SÉRIE DE TÂCHES:
• 1. Répondez à ces questions d'après l'extrait sur WARM ci-dessous.
(a) Quand le plugin WARM RPS devrait-il sortir ?
(b) Sur quoi le plugin est-il basé ?
(c) Combien un artiste paie-t-il par an pour suivre un morceau ?
• 2. Poursuivez l'extrait sur le service WARM ci-dessous à la suite de sa dernière phrase.

EXTRAIT CHOISI:

┏━━

L’équipe travaille d’ailleurs à faciliter encore plus cette démarche grâce à un plugin, WARM RPS, qui devrait sortir fin 2018. Basé sur une intelligence artificielle, le plugin pourra suivre la progression d’un titre du moment où il a été envoyé pour diffusion en radio jusqu’à sa diffusion effective. « Nous sommes en discussion avec de nombreuses radios pour savoir comment elles aimeraient que ce service soit construit. WARM cherche à aider avant tout les artistes mais si les radios n’utilisent pas le produit, alors il n’aura pas d’intérêt pour les artistes. » Une version très light du plugin devrait sortir dans les prochains jours à destination des artistes abonnés à l’année.
Un service accessible pour tous les artistes
Afin de rester cohérents avec leur volonté de rendre les données radio disponibles pour tous les artistes, l’équipe de WARM décide de développer un produit peu cher et accessible à tous. A l’heure actuelle, un artiste peut suivre 1 morceau pour 5€ par mois, ou 36€ par an. « D’autres modèles d’abonnements sont également en cours de définition pour les agences de promotions radio ou les labels qui veulent suivre plus de morceaux, plus longtemps. »
Un marché saturé de données, qui reste à éduquer
Le secteur du tracking et de l’analyse de données est en pleine explosion actuellement dans la musique. Jesper n’est pas pour autant inquiété par la concurrence. « Nous utilisons une technologie beaucoup plus développée et plus facile à étendre. Certains de nos concurrents collectent beaucoup de données de différentes sources, y compris la radio, mais dans de bien moindres mesures. »

┗━━

DOCUMENTS SOURCES:
┏━━

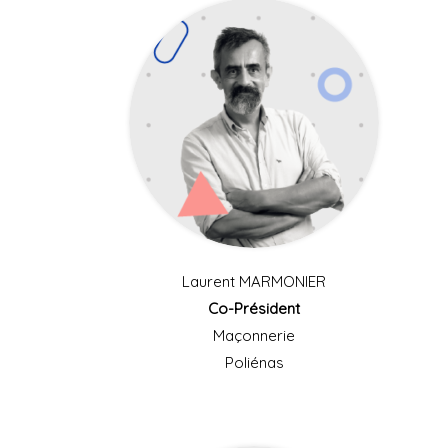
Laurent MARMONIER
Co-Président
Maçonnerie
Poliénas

┗━━
┏━━

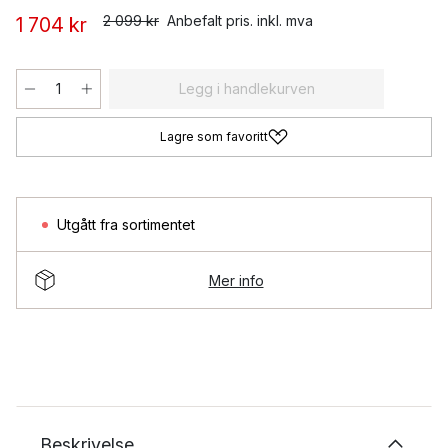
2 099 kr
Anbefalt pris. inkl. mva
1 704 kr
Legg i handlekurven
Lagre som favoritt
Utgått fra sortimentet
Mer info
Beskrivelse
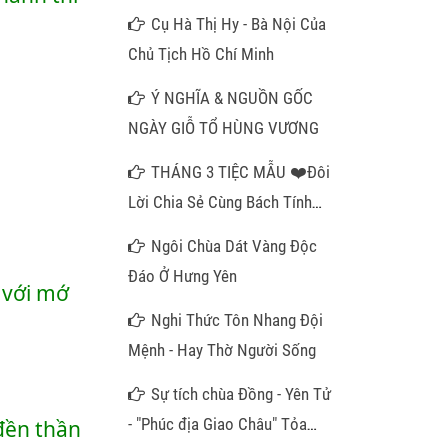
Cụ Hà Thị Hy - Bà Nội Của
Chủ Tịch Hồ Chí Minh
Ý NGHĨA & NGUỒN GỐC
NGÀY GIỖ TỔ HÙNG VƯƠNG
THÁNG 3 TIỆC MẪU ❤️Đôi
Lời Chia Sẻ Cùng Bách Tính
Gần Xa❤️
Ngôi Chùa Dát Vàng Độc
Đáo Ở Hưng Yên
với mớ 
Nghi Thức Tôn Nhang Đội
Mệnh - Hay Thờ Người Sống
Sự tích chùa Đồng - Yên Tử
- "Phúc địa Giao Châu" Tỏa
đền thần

┗━━

RÉPONSES ATTENDUES:
• 1.
(a) Fin 2018.
(b) Sur une intelligence artificielle.
(c) 36 € par an.

• 2.
Les autres services de suivi des diffusions radio se concentrent également sur les gros clients comme les maisons de disques et autres grosses entreprises du secteur. « C’est l’opposé de ce que nous voulons faire. Je pense que personne n’avait développé ce genre de produits avant parce que les majors et les grosses entreprises ne s’intéressent à l’airplay que quand ils pensent que cela peut rapporter en termes de collecte de droits, pas tant pour découvrir des nouveaux marchés, des nouvelles tendances. J’espère que cela changera quand tous les artistes auront accès à ces données ! »
Une stratégie de développement claire
L’équipe se concentre donc principalement sur l’éducation des acteurs du secteur. « L’un des problèmes que je rencontre c’est que beaucoup de gens dans l’industrie pense que quelqu’un d’autre est déjà en train de faire ce suivi radio. Les artistes pensent que le label le fait, les labels pensent que les agences le font. Et finalement personne n’a l’information. Et pour cette raison ils pensent ne pas avoir besoin d’un service comme le nôtre, alors qu’il est capable de faire bien plus que les outils qu’utilisent les majors. »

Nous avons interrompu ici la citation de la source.